[Collected data entries]
****************

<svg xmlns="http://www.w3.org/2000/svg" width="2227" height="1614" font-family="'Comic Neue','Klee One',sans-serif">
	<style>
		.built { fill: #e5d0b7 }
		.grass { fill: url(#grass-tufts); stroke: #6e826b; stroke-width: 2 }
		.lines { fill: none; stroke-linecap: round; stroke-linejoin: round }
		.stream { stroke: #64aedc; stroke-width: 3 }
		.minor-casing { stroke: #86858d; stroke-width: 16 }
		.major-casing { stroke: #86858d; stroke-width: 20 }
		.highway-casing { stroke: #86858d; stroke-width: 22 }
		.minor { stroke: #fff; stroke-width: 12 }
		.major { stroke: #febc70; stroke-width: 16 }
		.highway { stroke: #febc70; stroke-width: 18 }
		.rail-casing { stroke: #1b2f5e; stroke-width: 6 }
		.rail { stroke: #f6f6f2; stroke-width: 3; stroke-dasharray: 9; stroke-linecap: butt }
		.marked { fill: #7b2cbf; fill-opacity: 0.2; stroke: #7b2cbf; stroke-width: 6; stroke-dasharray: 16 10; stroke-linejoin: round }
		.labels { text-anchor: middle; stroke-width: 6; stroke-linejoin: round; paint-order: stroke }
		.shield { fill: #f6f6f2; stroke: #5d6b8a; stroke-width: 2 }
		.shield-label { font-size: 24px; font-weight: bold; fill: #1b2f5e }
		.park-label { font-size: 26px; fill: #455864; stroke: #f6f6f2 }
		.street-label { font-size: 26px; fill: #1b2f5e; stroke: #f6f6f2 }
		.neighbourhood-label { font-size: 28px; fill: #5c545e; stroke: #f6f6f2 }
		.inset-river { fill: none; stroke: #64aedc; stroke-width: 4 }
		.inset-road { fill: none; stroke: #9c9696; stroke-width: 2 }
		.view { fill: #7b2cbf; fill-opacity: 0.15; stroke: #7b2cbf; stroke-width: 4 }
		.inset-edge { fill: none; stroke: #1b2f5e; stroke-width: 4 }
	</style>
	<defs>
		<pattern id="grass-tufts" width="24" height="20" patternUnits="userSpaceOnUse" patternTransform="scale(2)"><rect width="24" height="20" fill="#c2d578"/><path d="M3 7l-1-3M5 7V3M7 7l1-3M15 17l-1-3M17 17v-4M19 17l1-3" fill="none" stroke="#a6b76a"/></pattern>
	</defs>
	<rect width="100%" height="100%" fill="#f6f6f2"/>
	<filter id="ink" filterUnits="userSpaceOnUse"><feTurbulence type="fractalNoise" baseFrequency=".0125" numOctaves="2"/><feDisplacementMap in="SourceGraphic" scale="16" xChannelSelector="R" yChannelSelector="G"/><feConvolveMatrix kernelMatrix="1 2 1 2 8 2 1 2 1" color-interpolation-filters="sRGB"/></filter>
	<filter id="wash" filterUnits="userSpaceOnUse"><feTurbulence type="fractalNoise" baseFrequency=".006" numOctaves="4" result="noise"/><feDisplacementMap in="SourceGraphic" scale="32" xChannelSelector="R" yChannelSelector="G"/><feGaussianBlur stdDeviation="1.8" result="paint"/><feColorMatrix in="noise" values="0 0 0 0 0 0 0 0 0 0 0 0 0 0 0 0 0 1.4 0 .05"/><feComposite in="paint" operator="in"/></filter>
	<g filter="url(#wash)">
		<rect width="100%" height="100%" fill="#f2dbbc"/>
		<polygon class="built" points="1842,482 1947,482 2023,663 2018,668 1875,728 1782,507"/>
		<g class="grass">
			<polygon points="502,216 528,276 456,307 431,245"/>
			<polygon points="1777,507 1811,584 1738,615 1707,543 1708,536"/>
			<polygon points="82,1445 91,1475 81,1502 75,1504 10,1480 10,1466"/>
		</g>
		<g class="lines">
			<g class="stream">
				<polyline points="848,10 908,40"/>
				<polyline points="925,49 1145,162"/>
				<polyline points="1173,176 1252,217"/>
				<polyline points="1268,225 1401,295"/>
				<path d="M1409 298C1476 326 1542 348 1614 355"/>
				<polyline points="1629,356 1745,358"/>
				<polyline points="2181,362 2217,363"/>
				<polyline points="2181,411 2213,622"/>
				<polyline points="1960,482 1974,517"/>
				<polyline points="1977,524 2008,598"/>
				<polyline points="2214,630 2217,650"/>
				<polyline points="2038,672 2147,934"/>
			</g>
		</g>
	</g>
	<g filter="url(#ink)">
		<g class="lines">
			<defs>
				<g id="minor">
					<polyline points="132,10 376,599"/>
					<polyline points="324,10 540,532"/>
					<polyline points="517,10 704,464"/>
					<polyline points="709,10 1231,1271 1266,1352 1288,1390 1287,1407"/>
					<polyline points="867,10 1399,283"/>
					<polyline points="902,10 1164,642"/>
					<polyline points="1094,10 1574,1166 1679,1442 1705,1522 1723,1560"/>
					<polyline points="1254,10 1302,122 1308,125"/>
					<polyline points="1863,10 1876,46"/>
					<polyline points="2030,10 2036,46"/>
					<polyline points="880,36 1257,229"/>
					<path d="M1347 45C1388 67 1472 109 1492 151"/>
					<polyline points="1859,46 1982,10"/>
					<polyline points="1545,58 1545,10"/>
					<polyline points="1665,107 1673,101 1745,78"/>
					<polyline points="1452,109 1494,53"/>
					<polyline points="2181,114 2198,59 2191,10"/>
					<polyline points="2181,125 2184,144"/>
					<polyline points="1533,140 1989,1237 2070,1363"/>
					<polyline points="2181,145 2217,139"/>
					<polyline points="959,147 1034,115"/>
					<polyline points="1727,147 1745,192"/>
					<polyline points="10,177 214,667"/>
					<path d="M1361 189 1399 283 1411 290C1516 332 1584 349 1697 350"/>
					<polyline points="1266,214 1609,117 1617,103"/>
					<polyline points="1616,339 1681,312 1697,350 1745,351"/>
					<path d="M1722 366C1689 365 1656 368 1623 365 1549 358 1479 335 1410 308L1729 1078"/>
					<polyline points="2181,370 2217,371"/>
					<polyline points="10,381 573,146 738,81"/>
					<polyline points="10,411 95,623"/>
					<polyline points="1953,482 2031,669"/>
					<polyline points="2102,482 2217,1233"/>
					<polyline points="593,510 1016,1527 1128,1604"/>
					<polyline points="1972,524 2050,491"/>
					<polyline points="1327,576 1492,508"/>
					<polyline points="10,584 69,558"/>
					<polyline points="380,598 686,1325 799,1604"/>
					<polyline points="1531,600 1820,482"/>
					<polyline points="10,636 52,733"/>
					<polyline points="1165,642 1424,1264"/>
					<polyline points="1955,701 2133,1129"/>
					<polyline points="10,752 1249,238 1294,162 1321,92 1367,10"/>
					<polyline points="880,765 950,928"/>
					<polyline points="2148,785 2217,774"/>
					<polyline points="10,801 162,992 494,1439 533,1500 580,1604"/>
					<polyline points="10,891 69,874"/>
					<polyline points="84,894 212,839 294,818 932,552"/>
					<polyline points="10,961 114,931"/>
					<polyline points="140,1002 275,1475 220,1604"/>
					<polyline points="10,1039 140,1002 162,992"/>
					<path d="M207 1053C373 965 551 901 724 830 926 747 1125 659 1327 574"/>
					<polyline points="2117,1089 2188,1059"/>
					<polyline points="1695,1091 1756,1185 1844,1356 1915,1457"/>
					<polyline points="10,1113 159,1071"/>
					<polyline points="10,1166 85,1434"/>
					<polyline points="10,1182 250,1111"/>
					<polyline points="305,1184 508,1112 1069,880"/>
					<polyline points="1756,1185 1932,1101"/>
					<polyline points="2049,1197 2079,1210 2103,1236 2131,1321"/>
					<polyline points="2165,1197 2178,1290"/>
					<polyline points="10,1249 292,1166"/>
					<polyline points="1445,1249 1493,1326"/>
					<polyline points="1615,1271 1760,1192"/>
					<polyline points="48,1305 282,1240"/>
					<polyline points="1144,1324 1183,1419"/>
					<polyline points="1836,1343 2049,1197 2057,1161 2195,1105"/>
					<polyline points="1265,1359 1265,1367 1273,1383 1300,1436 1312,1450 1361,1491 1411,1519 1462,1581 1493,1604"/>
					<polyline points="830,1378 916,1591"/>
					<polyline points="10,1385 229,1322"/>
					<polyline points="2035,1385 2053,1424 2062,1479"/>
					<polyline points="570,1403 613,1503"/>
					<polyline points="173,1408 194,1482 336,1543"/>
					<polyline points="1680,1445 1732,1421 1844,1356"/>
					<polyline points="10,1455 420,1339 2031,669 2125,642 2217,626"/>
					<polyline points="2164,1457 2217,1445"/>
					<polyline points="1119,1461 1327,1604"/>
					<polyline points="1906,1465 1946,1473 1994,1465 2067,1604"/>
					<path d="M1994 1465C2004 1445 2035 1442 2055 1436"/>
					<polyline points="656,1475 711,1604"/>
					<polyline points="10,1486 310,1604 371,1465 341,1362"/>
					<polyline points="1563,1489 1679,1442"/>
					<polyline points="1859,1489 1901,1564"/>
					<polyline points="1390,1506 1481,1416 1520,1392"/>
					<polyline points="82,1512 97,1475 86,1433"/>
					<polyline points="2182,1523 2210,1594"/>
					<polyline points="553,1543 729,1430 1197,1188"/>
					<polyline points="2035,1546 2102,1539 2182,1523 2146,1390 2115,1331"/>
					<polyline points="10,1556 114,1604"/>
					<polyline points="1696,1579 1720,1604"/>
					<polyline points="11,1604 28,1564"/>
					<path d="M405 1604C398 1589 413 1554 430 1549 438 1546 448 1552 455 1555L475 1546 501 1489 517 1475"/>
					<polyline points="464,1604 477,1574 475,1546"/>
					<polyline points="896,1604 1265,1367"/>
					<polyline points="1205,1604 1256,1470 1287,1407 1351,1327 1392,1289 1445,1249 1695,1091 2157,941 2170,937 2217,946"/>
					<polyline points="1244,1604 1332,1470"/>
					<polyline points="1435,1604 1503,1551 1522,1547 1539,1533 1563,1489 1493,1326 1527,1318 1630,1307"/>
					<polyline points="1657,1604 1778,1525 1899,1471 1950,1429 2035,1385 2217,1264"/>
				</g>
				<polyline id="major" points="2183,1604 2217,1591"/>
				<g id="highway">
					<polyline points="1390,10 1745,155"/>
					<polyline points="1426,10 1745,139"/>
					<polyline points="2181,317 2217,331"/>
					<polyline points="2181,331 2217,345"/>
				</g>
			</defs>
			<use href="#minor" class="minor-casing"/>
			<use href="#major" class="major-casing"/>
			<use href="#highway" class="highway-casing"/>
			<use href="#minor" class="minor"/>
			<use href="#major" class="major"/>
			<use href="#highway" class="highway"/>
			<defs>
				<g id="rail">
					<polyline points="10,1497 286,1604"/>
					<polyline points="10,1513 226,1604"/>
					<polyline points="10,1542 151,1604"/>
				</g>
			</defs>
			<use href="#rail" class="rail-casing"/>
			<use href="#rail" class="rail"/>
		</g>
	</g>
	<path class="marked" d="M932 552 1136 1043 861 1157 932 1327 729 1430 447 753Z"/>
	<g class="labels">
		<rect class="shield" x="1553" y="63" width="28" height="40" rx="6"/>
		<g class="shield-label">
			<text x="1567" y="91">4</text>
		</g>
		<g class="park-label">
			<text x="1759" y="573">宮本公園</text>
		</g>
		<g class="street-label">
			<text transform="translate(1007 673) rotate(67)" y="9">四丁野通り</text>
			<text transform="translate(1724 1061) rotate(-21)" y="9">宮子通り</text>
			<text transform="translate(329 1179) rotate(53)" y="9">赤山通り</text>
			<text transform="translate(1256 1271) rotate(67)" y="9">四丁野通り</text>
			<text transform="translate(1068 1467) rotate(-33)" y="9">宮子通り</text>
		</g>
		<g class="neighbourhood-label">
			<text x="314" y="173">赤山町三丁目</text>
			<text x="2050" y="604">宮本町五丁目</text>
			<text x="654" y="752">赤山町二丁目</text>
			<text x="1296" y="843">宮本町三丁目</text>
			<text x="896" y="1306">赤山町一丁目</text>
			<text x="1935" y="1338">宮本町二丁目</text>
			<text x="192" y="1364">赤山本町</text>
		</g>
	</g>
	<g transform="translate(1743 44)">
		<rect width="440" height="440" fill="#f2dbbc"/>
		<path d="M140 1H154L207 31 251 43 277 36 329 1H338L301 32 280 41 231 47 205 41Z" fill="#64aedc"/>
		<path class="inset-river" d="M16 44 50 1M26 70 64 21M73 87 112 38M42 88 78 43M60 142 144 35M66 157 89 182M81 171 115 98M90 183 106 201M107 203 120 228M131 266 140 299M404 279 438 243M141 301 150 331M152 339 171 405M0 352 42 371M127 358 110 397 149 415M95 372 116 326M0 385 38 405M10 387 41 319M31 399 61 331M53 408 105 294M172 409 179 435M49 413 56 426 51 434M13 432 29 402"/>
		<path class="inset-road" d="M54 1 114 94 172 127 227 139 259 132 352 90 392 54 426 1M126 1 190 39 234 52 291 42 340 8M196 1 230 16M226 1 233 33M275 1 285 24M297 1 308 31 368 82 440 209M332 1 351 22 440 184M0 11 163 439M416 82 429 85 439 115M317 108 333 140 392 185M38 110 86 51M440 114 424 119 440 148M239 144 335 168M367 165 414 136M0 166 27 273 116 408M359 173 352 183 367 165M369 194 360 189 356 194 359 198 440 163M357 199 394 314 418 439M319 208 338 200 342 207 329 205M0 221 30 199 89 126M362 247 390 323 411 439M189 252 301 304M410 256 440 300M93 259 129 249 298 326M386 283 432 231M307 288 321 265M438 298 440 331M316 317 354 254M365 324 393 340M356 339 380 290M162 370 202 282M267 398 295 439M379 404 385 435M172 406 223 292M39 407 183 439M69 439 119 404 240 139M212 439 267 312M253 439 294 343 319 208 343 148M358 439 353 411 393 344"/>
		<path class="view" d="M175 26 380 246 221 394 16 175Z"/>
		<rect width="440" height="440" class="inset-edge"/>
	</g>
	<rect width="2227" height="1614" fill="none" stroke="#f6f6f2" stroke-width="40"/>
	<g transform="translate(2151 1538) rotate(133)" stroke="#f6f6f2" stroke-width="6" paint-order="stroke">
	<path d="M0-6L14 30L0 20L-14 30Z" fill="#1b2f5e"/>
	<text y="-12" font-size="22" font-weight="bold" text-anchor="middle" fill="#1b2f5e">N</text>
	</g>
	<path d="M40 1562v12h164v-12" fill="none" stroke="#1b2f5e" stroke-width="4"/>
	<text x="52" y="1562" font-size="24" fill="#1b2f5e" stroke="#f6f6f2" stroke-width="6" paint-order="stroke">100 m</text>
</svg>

****************

## WORK ITEM:
In the entries above, please find the line with "#64aedc; stroke-width: 3" and the line with "2 1 2 8 2 1", then write out exactly those two lines and every line between them, and nothing more.

## OUTPUT:
		.stream { stroke: #64aedc; stroke-width: 3 }
		.minor-casing { stroke: #86858d; stroke-width: 16 }
		.major-casing { stroke: #86858d; stroke-width: 20 }
		.highway-casing { stroke: #86858d; stroke-width: 22 }
		.minor { stroke: #fff; stroke-width: 12 }
		.major { stroke: #febc70; stroke-width: 16 }
		.highway { stroke: #febc70; stroke-width: 18 }
		.rail-casing { stroke: #1b2f5e; stroke-width: 6 }
		.rail { stroke: #f6f6f2; stroke-width: 3; stroke-dasharray: 9; stroke-linecap: butt }
		.marked { fill: #7b2cbf; fill-opacity: 0.2; stroke: #7b2cbf; stroke-width: 6; stroke-dasharray: 16 10; stroke-linejoin: round }
		.labels { text-anchor: middle; stroke-width: 6; stroke-linejoin: round; paint-order: stroke }
		.shield { fill: #f6f6f2; stroke: #5d6b8a; stroke-width: 2 }
		.shield-label { font-size: 24px; font-weight: bold; fill: #1b2f5e }
		.park-label { font-size: 26px; fill: #455864; stroke: #f6f6f2 }
		.street-label { font-size: 26px; fill: #1b2f5e; stroke: #f6f6f2 }
		.neighbourhood-label { font-size: 28px; fill: #5c545e; stroke: #f6f6f2 }
		.inset-river { fill: none; stroke: #64aedc; stroke-width: 4 }
		.inset-road { fill: none; stroke: #9c9696; stroke-width: 2 }
		.view { fill: #7b2cbf; fill-opacity: 0.15; stroke: #7b2cbf; stroke-width: 4 }
		.inset-edge { fill: none; stroke: #1b2f5e; stroke-width: 4 }
	</style>
	<defs>
		<pattern id="grass-tufts" width="24" height="20" patternUnits="userSpaceOnUse" patternTransform="scale(2)"><rect width="24" height="20" fill="#c2d578"/><path d="M3 7l-1-3M5 7V3M7 7l1-3M15 17l-1-3M17 17v-4M19 17l1-3" fill="none" stroke="#a6b76a"/></pattern>
	</defs>
	<rect width="100%" height="100%" fill="#f6f6f2"/>
	<filter id="ink" filterUnits="userSpaceOnUse"><feTurbulence type="fractalNoise" baseFrequency=".0125" numOctaves="2"/><feDisplacementMap in="SourceGraphic" scale="16" xChannelSelector="R" yChannelSelector="G"/><feConvolveMatrix kernelMatrix="1 2 1 2 8 2 1 2 1" color-interpolation-filters="sRGB"/></filter>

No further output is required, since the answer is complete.